What stops him, and keeps him at home as the ultimate saviour of a motley collection of servants and their crazed employers, the Winters, is a mixture of loyalty, fidelity, love and a dawning realisation that he may possess certain qualities of his own. Prue writes with a directness that makes her easy to read, and her story is full of moral subtleties. Will’s imagination, and the eccentricities of the old house itself with its stained-glass window and “bone white stairway”, make this an interesting world to inhabit and explore, but it’s the warmth with which almost all the characters are depicted that is especially engaging.

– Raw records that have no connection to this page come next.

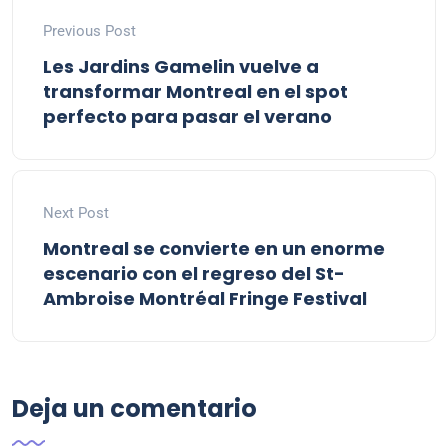
Previous Post
Les Jardins Gamelin vuelve a
transformar Montreal en el spot
perfecto para pasar el verano
Next Post
Montreal se convierte en un enorme
escenario con el regreso del St-
Ambroise Montréal Fringe Festival
Deja un comentario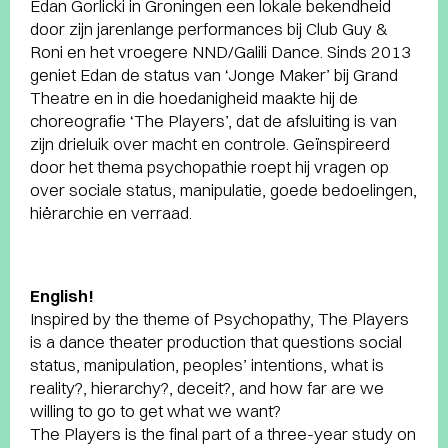
Edan Gorlicki in Groningen een lokale bekendheid
door zijn jarenlange performances bij Club Guy &
Roni en het vroegere NND/Galili Dance. Sinds 2013
geniet Edan de status van ‘Jonge Maker’ bij Grand
Theatre en in die hoedanigheid maakte hij de
choreografie ‘The Players’, dat de afsluiting is van
zijn drieluik over macht en controle. Geïnspireerd
door het thema psychopathie roept hij vragen op
over sociale status, manipulatie, goede bedoelingen,
hiërarchie en verraad.
English!
Inspired by the theme of Psychopathy, The Players
is a dance theater production that questions social
status, manipulation, peoples’ intentions, what is
reality?, hierarchy?, deceit?, and how far are we
willing to go to get what we want?
The Players is the final part of a three-year study on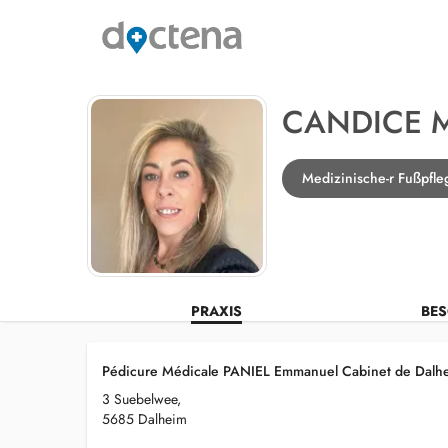
CANDICE 
Medizinische-r Fußpfle
PRAXIS
BES
Pédicure Médicale PANIEL Emmanuel Cabinet de Dalh
3 Suebelwee,
5685 Dalheim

You gnash your teeth at the class system that keeps the good-hearted servants obedient to Mr Winter, “white-faced as a ghoul and as hunched as a beetle”, tricked by conmen and thieves as they try to leave the house, and blind to the way that Will, “the little nobody” as George sneeringly calls him, saves them even before the terrific fight at the climax. Based on the events that took place in Manchester in 1819 after the Peterloo Massacre, this is a wonderful storyteller’s skilled and suspenseful imagining of the different forms that heroism can take.
Hot on the heels of the vogue for Gothic comedy as penned by Lemony Snicket and Chris Priestley comes Gareth P. Jones’s The Thornthwaite Inheritance ((11+, Bloomsbury, £5.99; Buy this book 288pp). It has one of those beautifully simple comic ideas that children instantly love: a twin brother and sister who live only to kill each other.
With their parents killed (or were they murdered?) in bizarre accidents, the 13- year-old Thornthwaite twins Lorelli and Ovid are joint heirs to a fortune. Living in a huge mansion, they have no communication with the outside world and, like the brother and sister in Hilaire Belloc’s poem, each enacts deliciously cunning schemes to become the sole heir. Ever curious, they decide on a wary truce to find out what really killed their parents.
Yet when a crooked lawyer and his handsome son arrive, the pact between them unravels. Who filled a bicycle saddle with honey, to attract a swarm of killer bees — and a bear? What is the meaning of a mysterious piece of music? This is a book certain to make family holidays go with a bang.